Negative feedback loops are common in biology for the regulation of cellular interactions. Consider, for example, the feedback loop involving glucose and the regulatory hormone insulin. After you eat a meal, glucose levels in the bloodstream rise and the pancreas secretes insulin. The insulin causes glu­cose levels to fall, which signals the pancreas to reduce insulin secretion by modulating the peaks and valleys in glucose levels.  First described in the 19th century by French physiologist Claude Bernard, this concept has become the basis for under­standing hormone regulation.
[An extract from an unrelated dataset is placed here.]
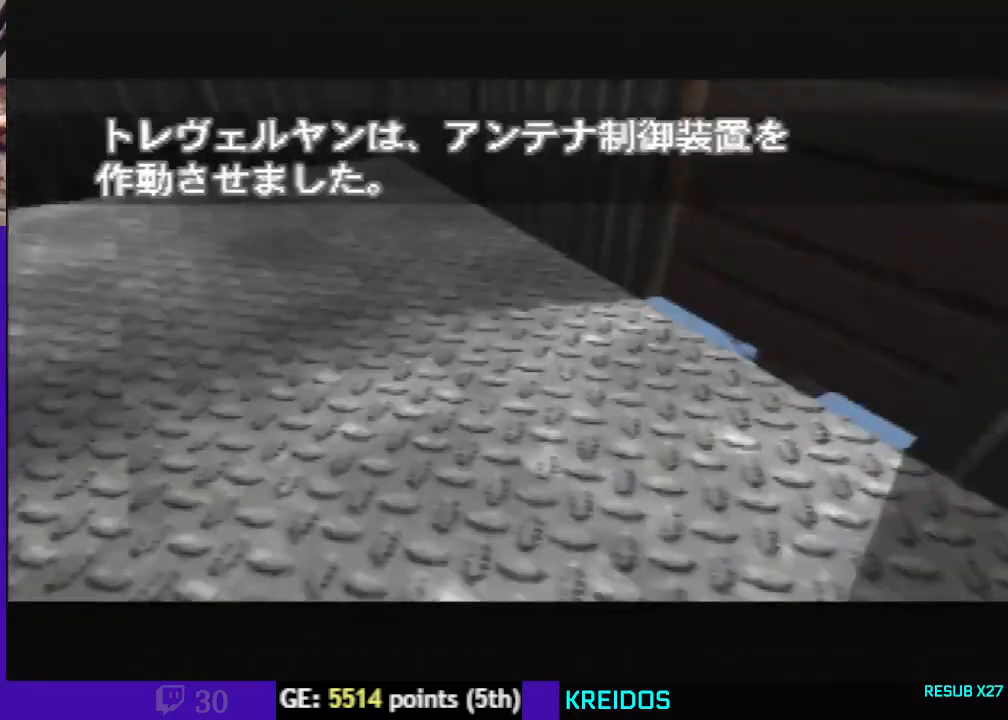
{"dt_ms": 500, "buttons": ["C_UP"], "left_stick": "center", "events": [[267, "left_stick", "center"]]}
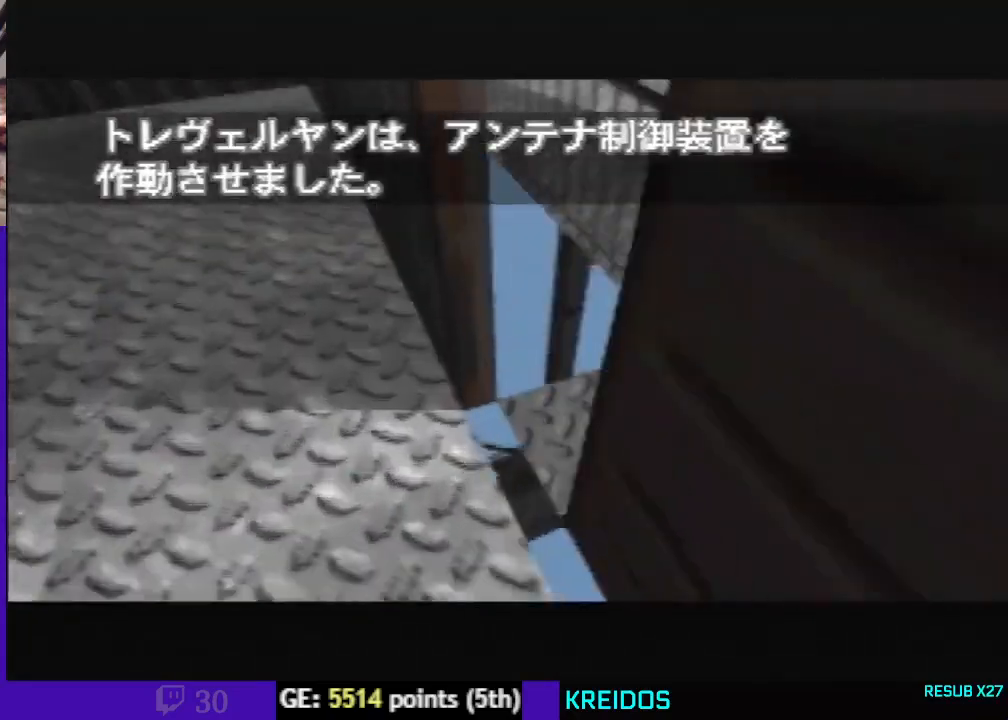
{"dt_ms": 500, "buttons": ["C_UP"], "left_stick": "right", "events": [[100, "left_stick", "up-left"], [333, "left_stick", "right"]]}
In essence, I took this idea one step further: the feedback relationship can involve microbial cells as well as host cells. Over the years, working with mathematicians Denise Kirschner of the University of Michigan at Ann Arbor and Glenn Webb of Vanderbilt University, our concepts of feedback have be­come more complex and encompassing. In our current formu­lation, the H. pylori population in a person's stomach is a group of extremely varied strains cooperating and competing with one another. They compete for nutrients, niches in the stom­ach and protection from stresses. Over the millennia, the long coevolution of H. pylori and H. sapiens has put intense selec­tive pressure on both species. To minimize the damage from infection, humans have developed ways to signal to the bacteria, through immune responses and changes in the pressure and acidity in the stomach. And H. pylori, in turn, can signal the host cells to alleviate the stresses on the bacteria.
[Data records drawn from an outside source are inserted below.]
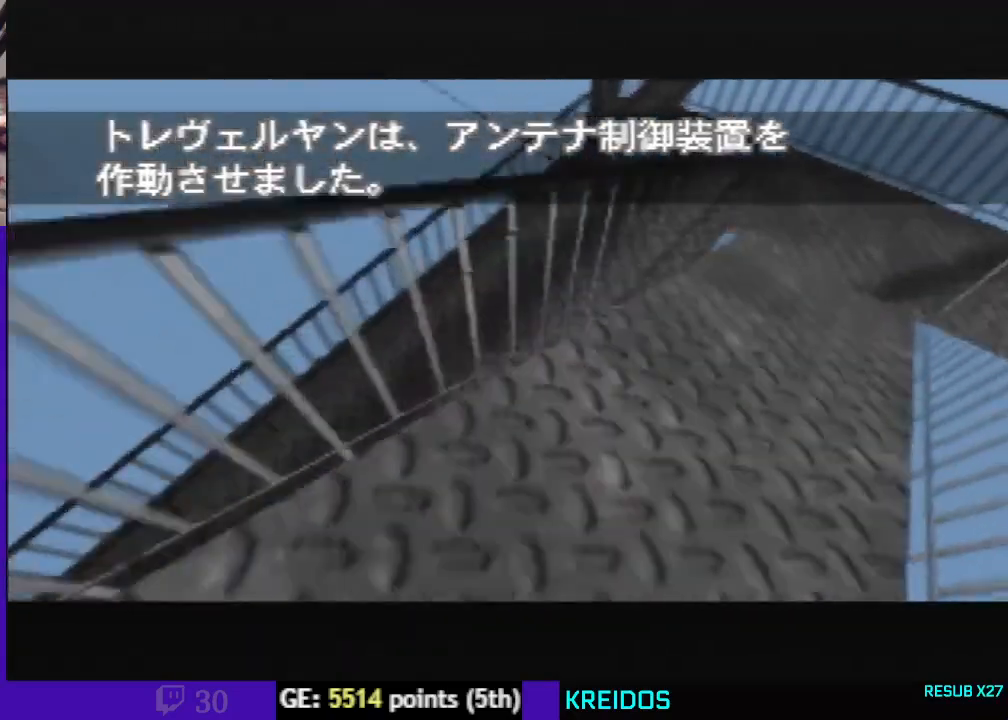
{"dt_ms": 500, "buttons": ["C_LEFT", "C_UP"], "left_stick": "left", "events": [[267, "left_stick", "left"], [367, "C_LEFT", "down"]]}
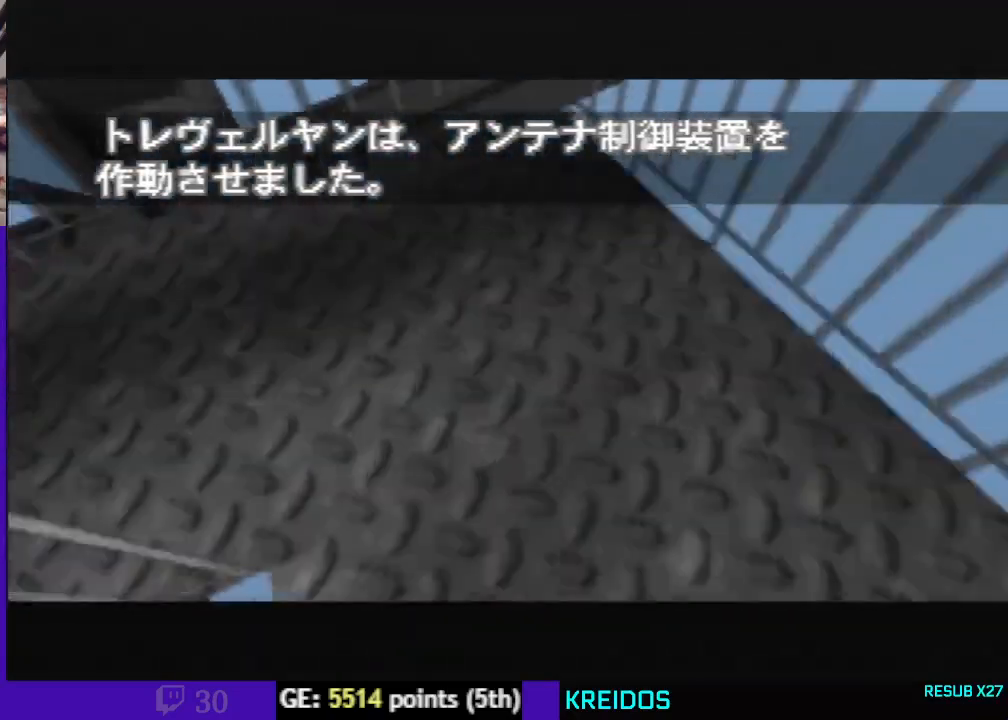
{"dt_ms": 500, "buttons": ["C_LEFT", "C_UP"], "left_stick": "up-right", "events": [[300, "left_stick", "center"], [467, "left_stick", "up-right"]]}
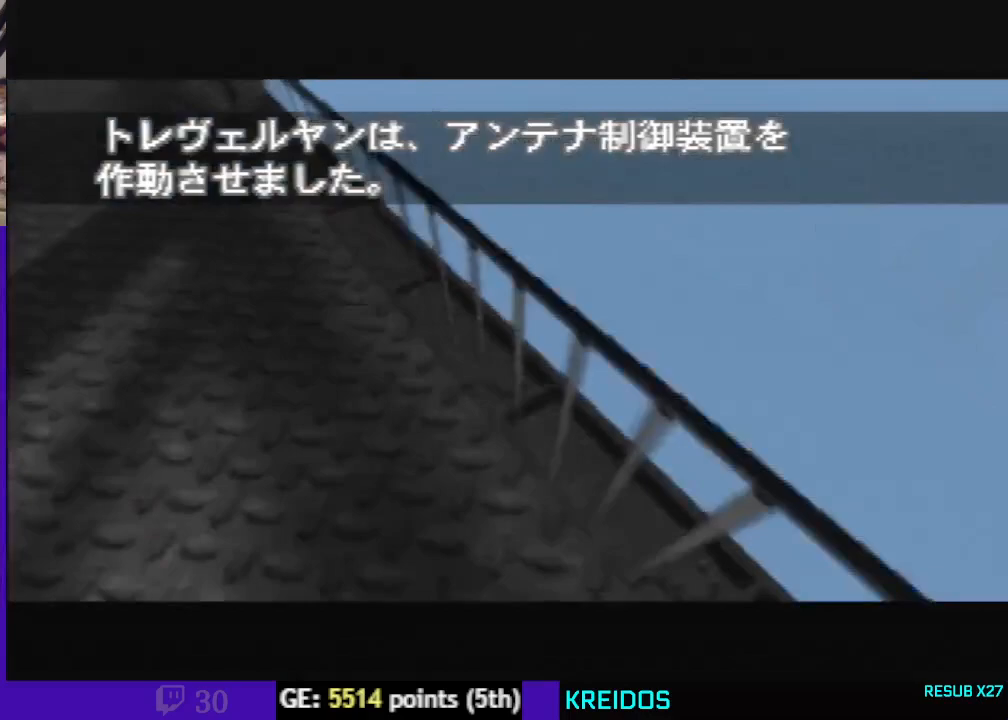
{"dt_ms": 500, "buttons": ["C_LEFT", "C_UP"], "left_stick": "center", "events": [[100, "left_stick", "center"], [333, "left_stick", "left"], [433, "left_stick", "center"]]}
A good example of an important stress on H. pylori is the level of acidity in the stomach. Too much acid will kill the bacteria, but an extremely low level is not good either, because it would allow less acid-tolerant organisms such as E. coli to invade H. pylori's niche. Therefore, H. pylori has evolved the ability to regulate the acidity of its environment. For example, strains bearing the cagA gene can use the CagA protein as a signaling molecule. When acidity is high, the cagA gene pro­duces a relatively large amount of the protein, which triggers an inflammatory response from the host that lowers acidity by affecting the hormonal regulation of the acid-producing cells in the stomach lining. Low acidity, in contrast, curtails the production of CagA and hence reduces the inflammation.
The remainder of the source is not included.